The study, led by Dr. Ingegerd Hellstrom and colleagues at the Pacific Northwest Research Institute, was published in the July 1 issue of Cancer Research. Drs. Nicole Urban and Martin McIntosh of PHS co-authored the paper. Urban is principal investigator of the Pacific Ovarian Cancer Research Consortium, a multi-institutional grant from the National Cancer Institute that funded the study. McIntosh is project leader for the early-detection portion of that proposal.

Urban said that if the HE4 biomarker performs well in larger studies, HE4 could become a cancer-screening test that reduces the number of needless surgeries performed as a result of false-positive diagnoses.

"Right now, there are two ways to screen women for ovarian cancer, by CA125 test or by pelvic ultrasound, both of which also detect conditions that are not true cancers," she said. "Depending on the clinical follow-up a woman receives, that can lead to a large number of unnecessary surgeries.

"We found that HE4 works as well as CA125 in detecting cancer cases but performed better in the sense that it did not identify cancer falsely in serum samples from women with benign ovarian disease."

Promising marker

HE4 is a protein that is secreted by ovarian-cancer cells into the bloodstream. The biomarker test, which has been licensed by Fujirebio Diagnostics Inc., the company that markets the CA125, test is based on an antibody that specifically recognizes HE4.

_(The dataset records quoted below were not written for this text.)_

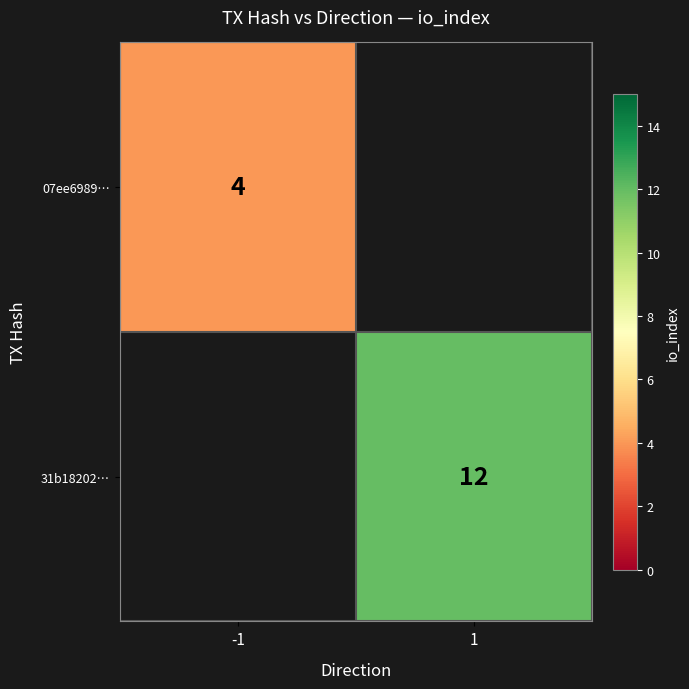

Which has a higher value, -1 or 1?

1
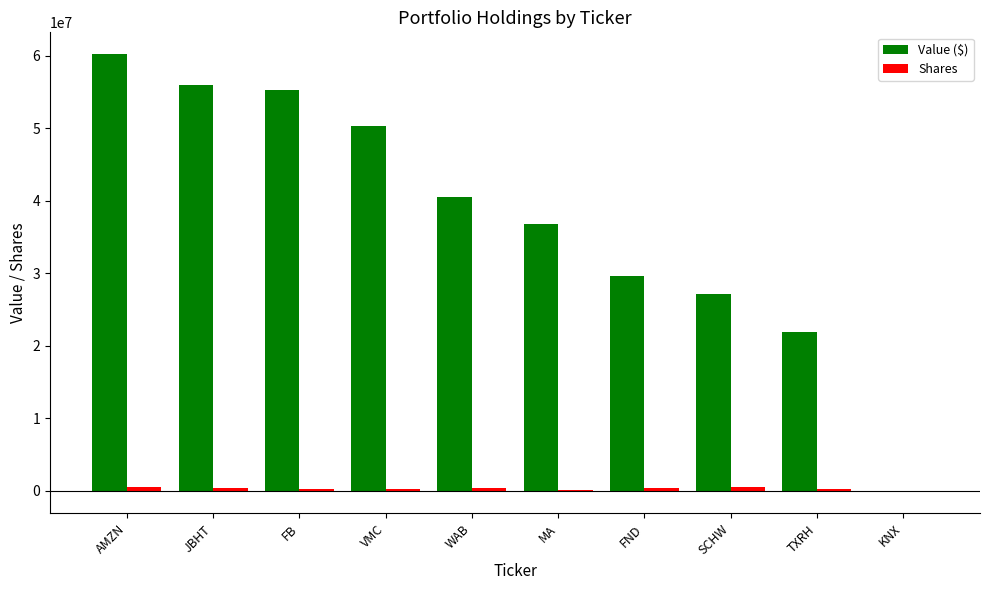

Count the number of categories in the chart.

10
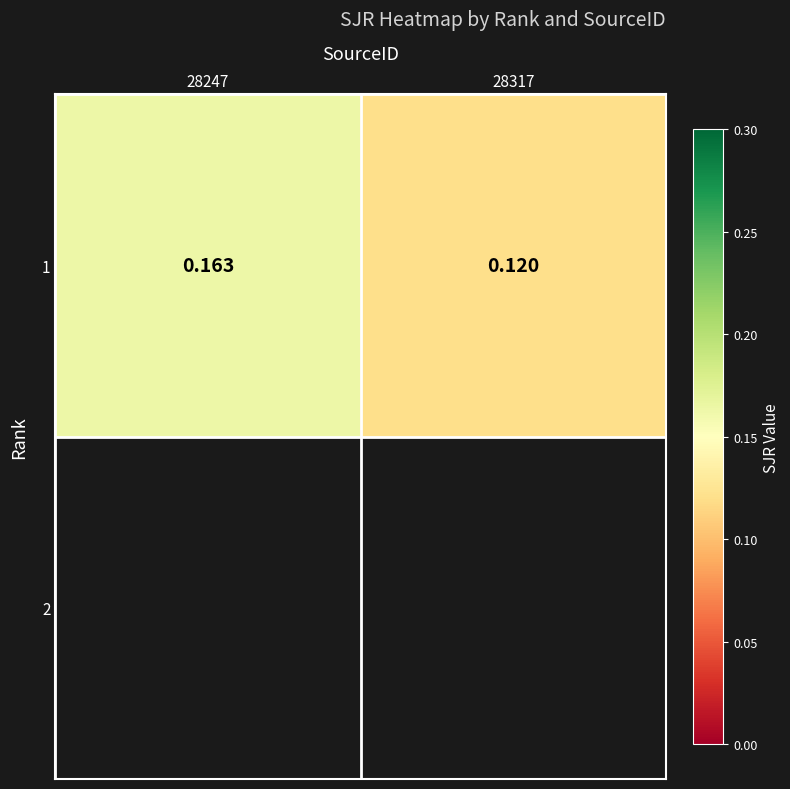

Which has a higher value, 28247 or 28317?

28247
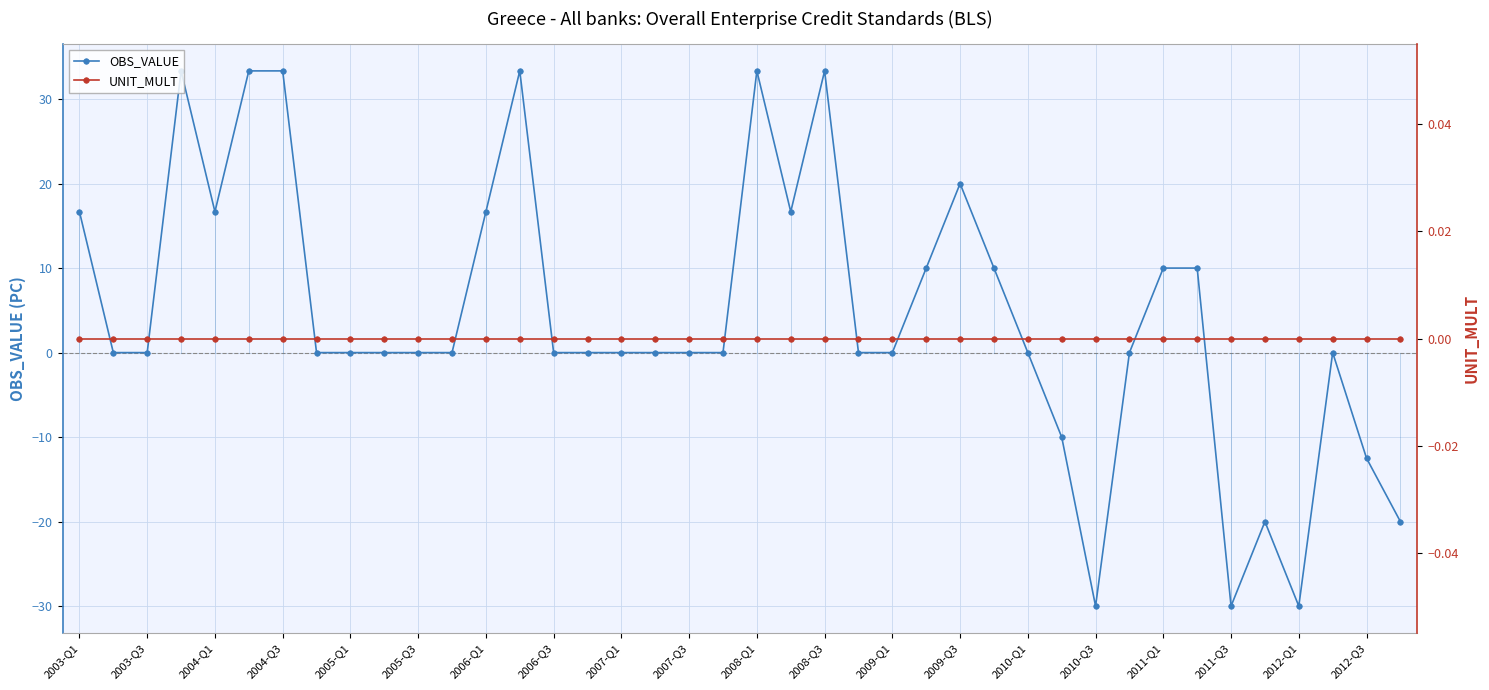

Does the chart display data point markers on the line(s)?

Yes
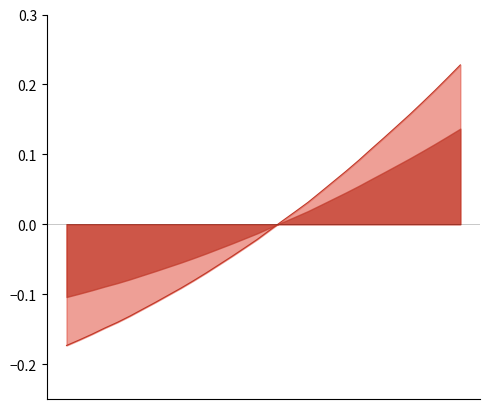

Which has a higher value, 220.3533 or 221.6902?

221.6902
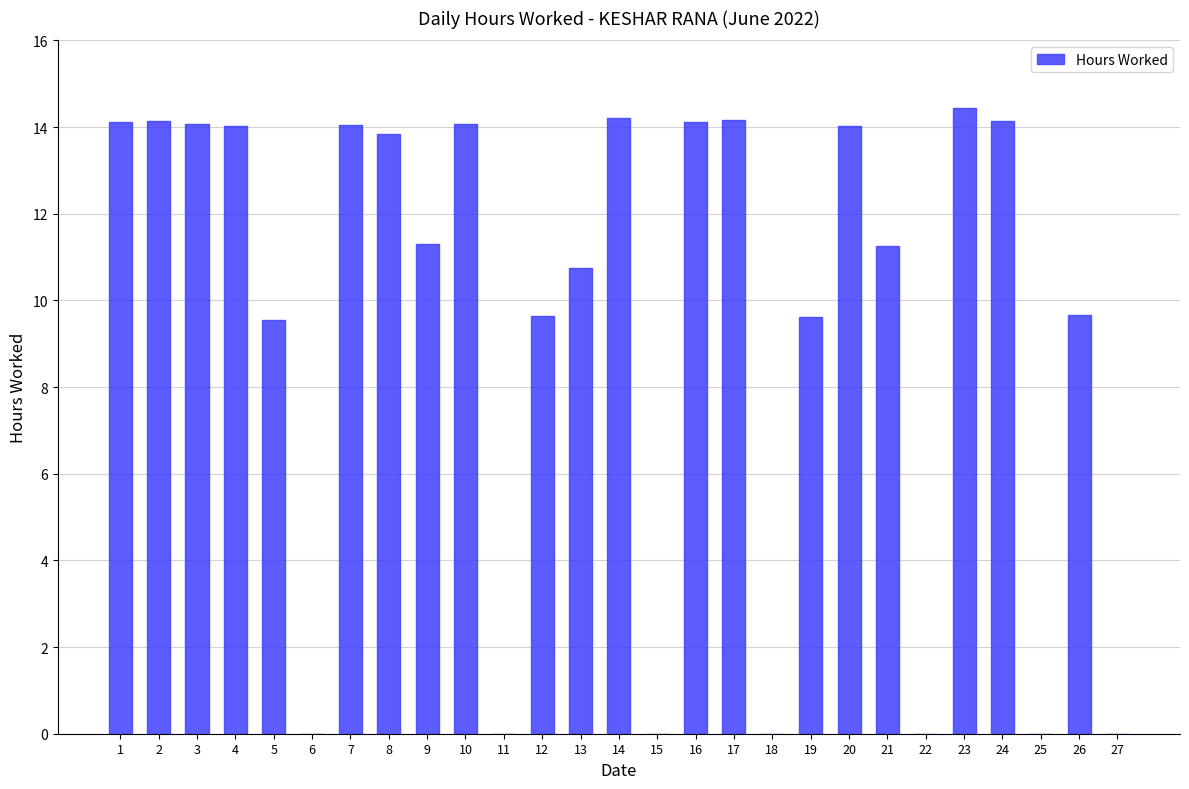

How many distinct data groups are displayed?

1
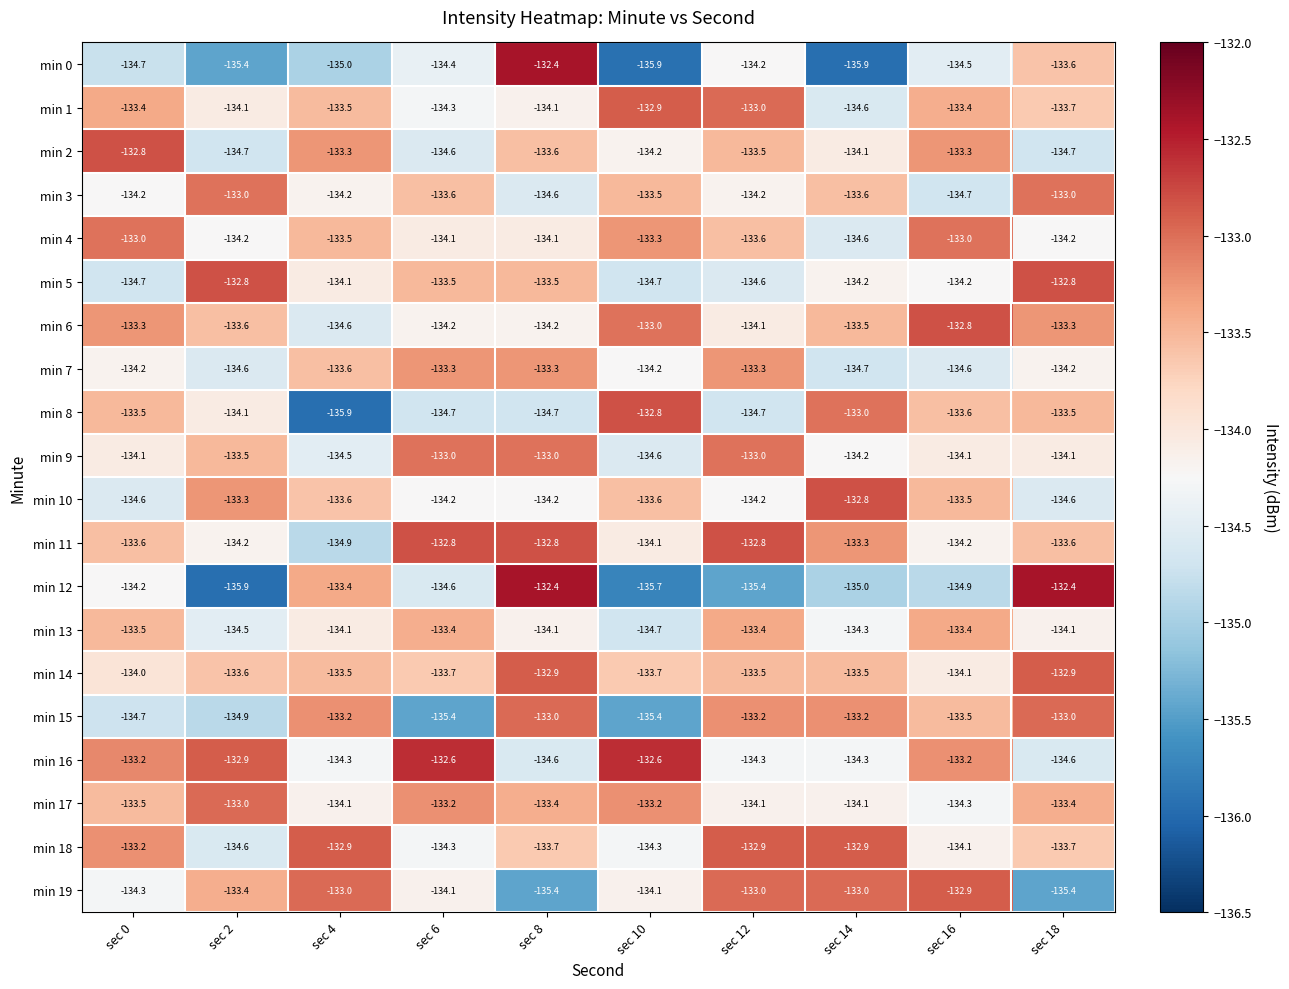

What is the maximum value for min 12?

-132.4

Ovarian cancer will strike about 25,000 women in the United States this year and will cause more than 14,000 deaths. Because the disease typically causes ambiguous symptoms, only one quarter of all ovarian-cancer cases are detected when the disease is still confined to the ovary, a time when cure is possible and treatment can lead to five-year survival rates of up to 95 percent. For that reason, scientists are eager to develop a reliable test for early diagnosis.

The HE4 test successfully identified cancer in 30 of 37 blood-serum samples from women known to have the disease, while the CA125 test identified 29 cases. When used together, both biomarkers detected 33 of the 37 cancer cases. However, the number of women with benign ovarian disease with elevated HE4 is far fewer than with CA125.

"There are lots of new markers for ovarian cancer, but HE4 is the first one that even comes close to matching the performance of CA125, which may be the best serum-cancer marker ever identified," McIntosh said. "HE4 may play a role in screening when used with CA125, or may even replace it as the top candidate."

Still, to detect all ovarian-cancer cases, Urban said further research is needed.

"Both biomarkers miss some cancers, even when used together," she said. "What we hope to do now is identify additional biomarkers that when used in conjunction with CA125 and HE4 will detect all ovarian cancers."

Future studies

Urban said that Fred Hutchinson researchers will use serum from women whose cancers are undetectable by both the CA125 or HE4 tests to identify new biomarkers unique to those cancers.

The researchers also plan to conduct a much larger analysis of the HE4 biomarker and other candidate markers using serum samples from hundreds of women. Dr. Garnet Anderson and colleagues of the Women's Health Initiative, a large national study whose clinical coordinating center is housed in the PHS Division, will evaluate some of the samples. Among the samples to be tested are those that were collected from women a year or more before they were diagnosed with cancer, which will help scientists to evaluate how early in the disease process the HE4 test can detect ovarian cancer.

"To be valuable, a marker should elevate very early in the disease process," McIntosh said. "CA125 levels have been shown to begin elevating nearly 18 months before symptoms begin. We do yet know how HE4 will perform in this regard."